** Task statement **
Quote the listing word for word, starting at the line containing "What is the change in value from '05 to '15?" and ending at the end of the listing. Leave the pictures out.

---

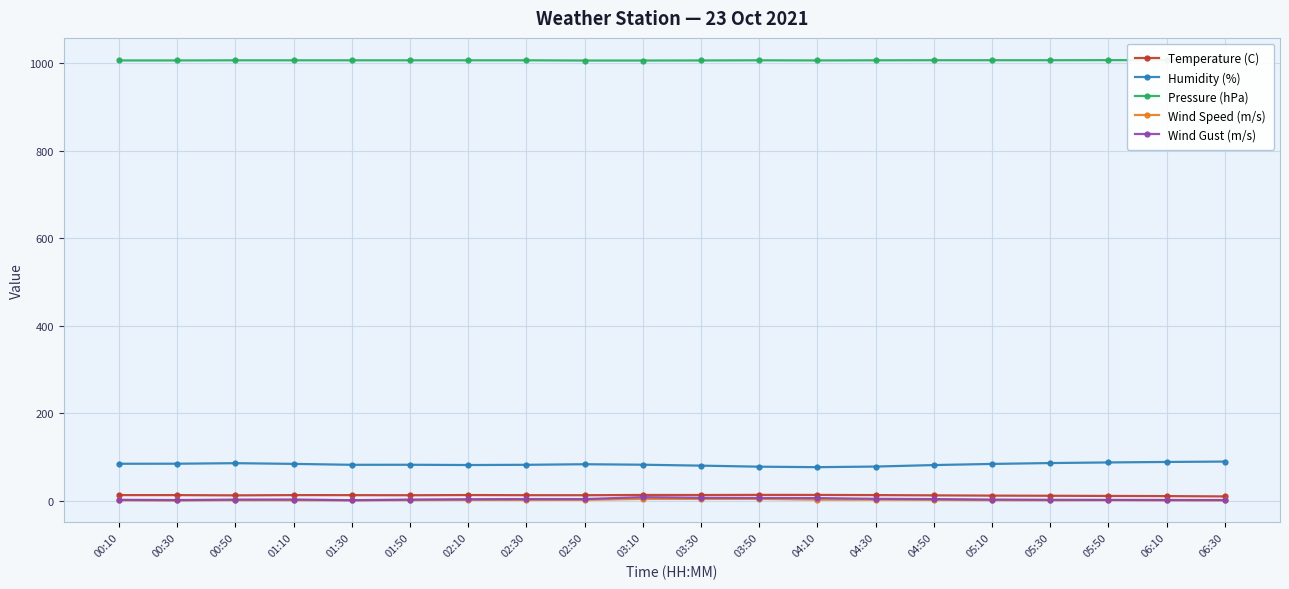

What is the maximum value for Pressure (hPa)?

1007.6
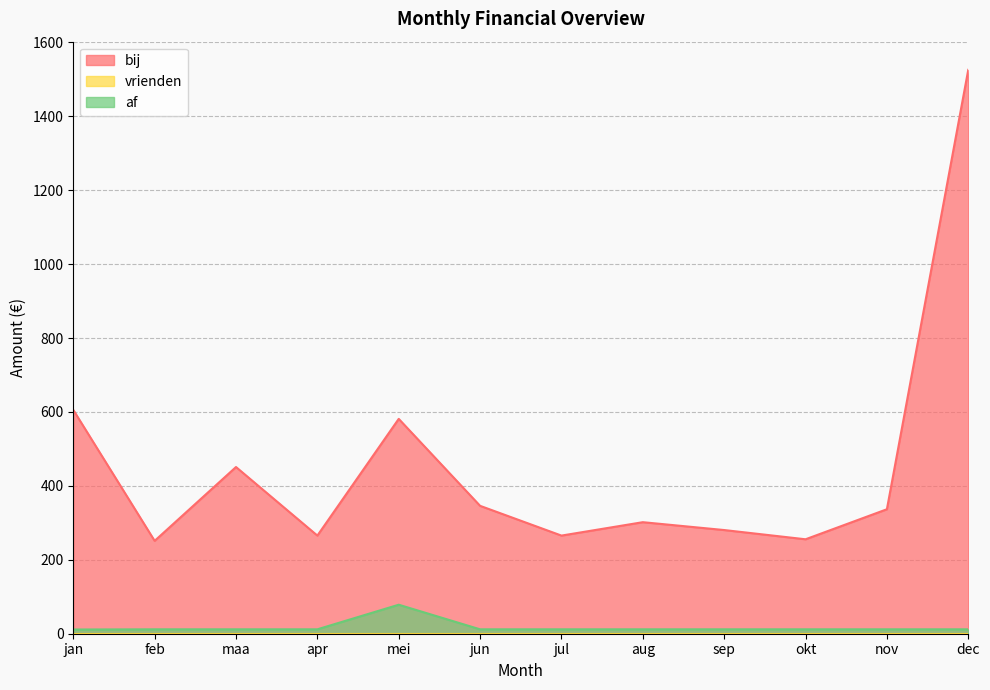

What is the value of the bij point at the 8th from the left?

301.8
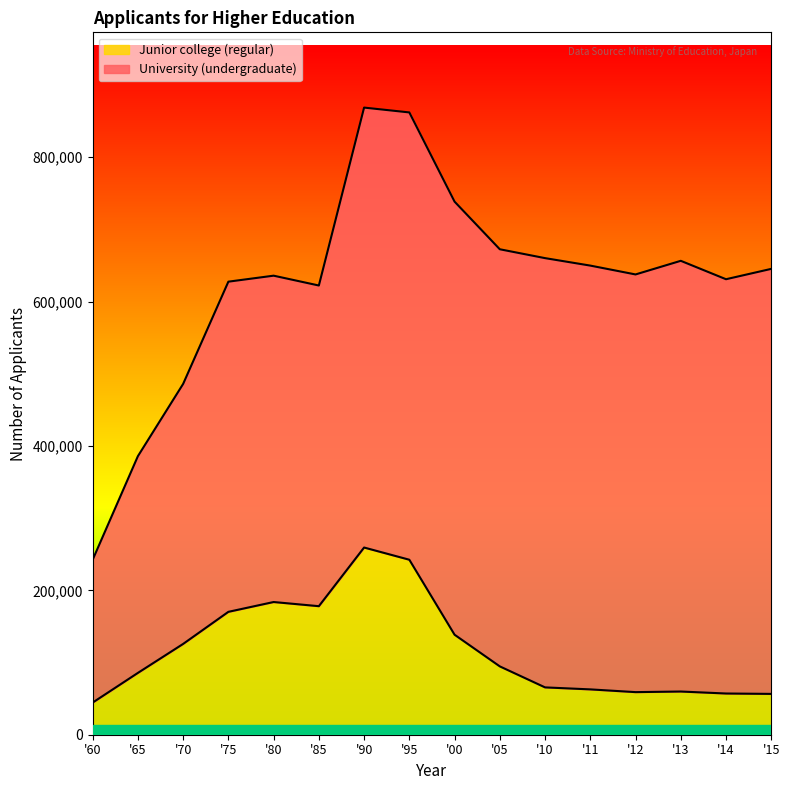

What is the change in value from '05 to '15?

-38103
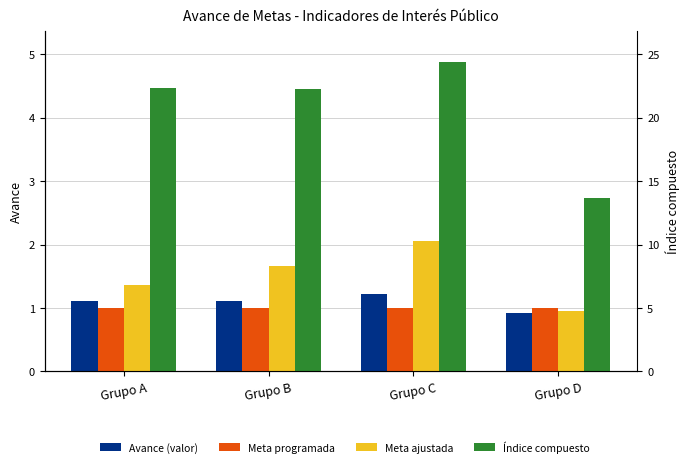

Where does the Índice compuesto series first go above 4?

Grupo A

---

** Answer space **
What is the change in value from '05 to '15?

-38103

Where does the Índice compuesto series first go above 4?

Grupo A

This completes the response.